A day effing late, buddy.
Instead she just shook her head. “Okay.”
He sighed.
Yeah, she’d said it in the way that clearly meant it wasnotokay, but he was being ridiculous. And it wasn’t okay. But it was still his not-okay call to make. “I’ll see you later?”
He just nodded and walked slowly to the door, still wound tighter than her grandma’s curlers.
Men.
She grabbed her phone and called Hope. As she waited for her best friend to answer, she took a sip of the coffee he’d brought her.
Stupid men.
And that’s how she opened the conversation as soon as Hope answered. “Why do men suck so much?”
“Umm…I don’t know.”
“Ryan isn’t stupid?”
“Not generally, no.”
“Damn it.”
“What happened?”
Liana scowled and took a sip of her coffee. “I slept with Dean.”

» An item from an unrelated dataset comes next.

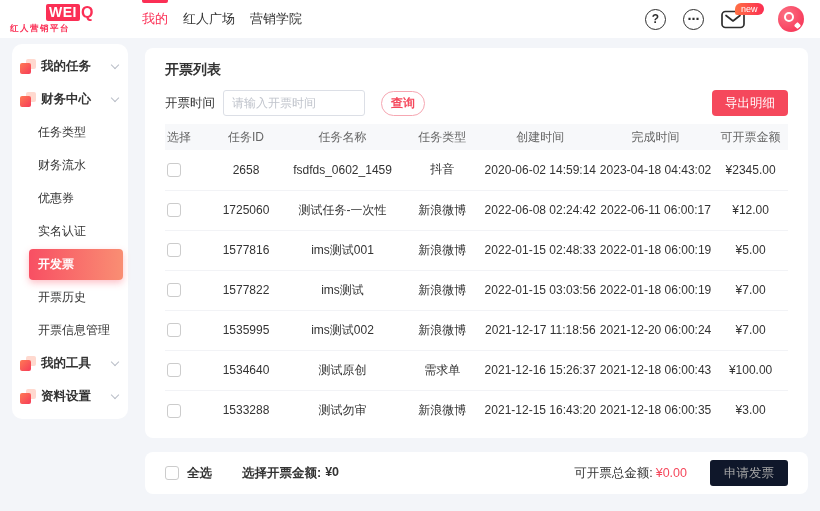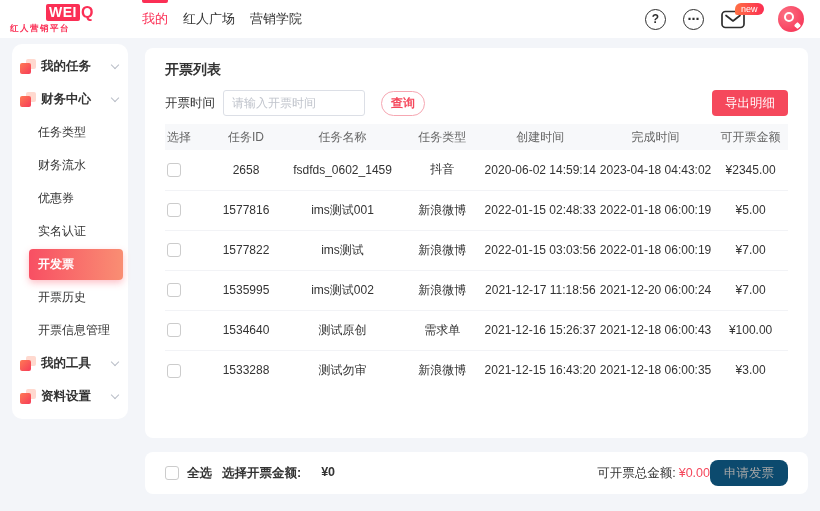"1725060" tr { html: none -> <tr> <td><span></span></td> <td>1725060</td> <td>测试任务-一次性</td> <td>新浪微博</td> <td>2022-06-08 02:24:42</td> <td>2022-06-11 06:00:17</td> <td>¥12.00</td> </tr> }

“Ah. Well, they can’t all be great.”
“No! He was—” She stopped herself. “That’s not the problem. That’s the backstory.”
“Oh. So he was…”
Incredible. Right up until she proved to be too complicated, too public, too much. “There were some pretty innocuous pictures of us printed this morning. Just him walking beside me, but I sort of outed him as part of my entourage last night, and now it’s a thing and he’s pissed.”

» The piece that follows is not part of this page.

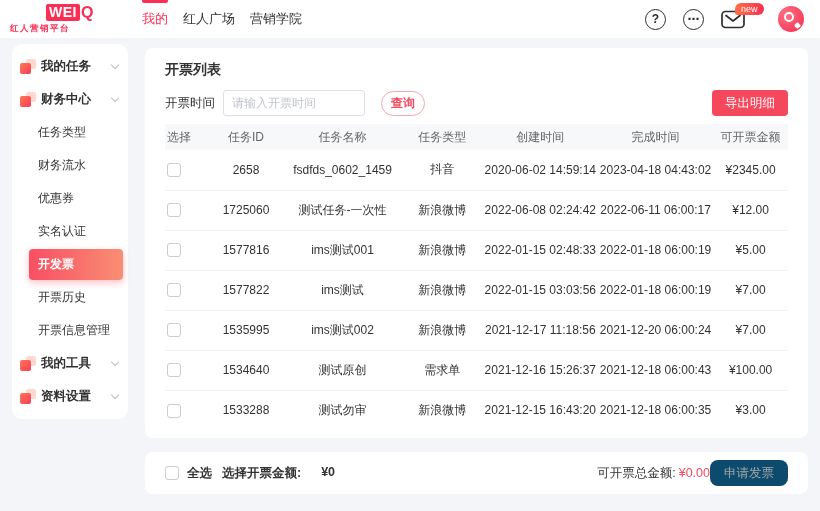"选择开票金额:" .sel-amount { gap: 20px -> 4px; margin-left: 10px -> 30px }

“Oh. Shoot.” Hope’s voice immediately went from teasing to understanding. “Yeah, that would be hard for Ryan, too. These Pine Harbour guys are private. I’m sure if you just talk about it, he’ll come around to understanding that’s just the industry.”
“I tried that! He stormed out.”
“Well, maybe it’ll take him more than a New York minute to get used to the idea of sleeping with a celebrity.” Hope hesitated, then softened her voice even further. “Or maybe it’s not meant to be.”
That hurt, right in Liana’s chest. A red-hot, stabbing poker kind of hurt. Was Dean just yet another short-lived affair?
Was that all she got, forever and ever?
That’s what you let him think you wanted.Well she’d lied.
To herself, to him…
Damn it. She blinked away a suspicious wetness from her eyes because no, she wasn’t crying. Not over a guy she’d just kissed a few times and slept with once.
She wasn’t that kind of girl anymore.
“Liana?”
“Yeah.” God, her voice sounded small.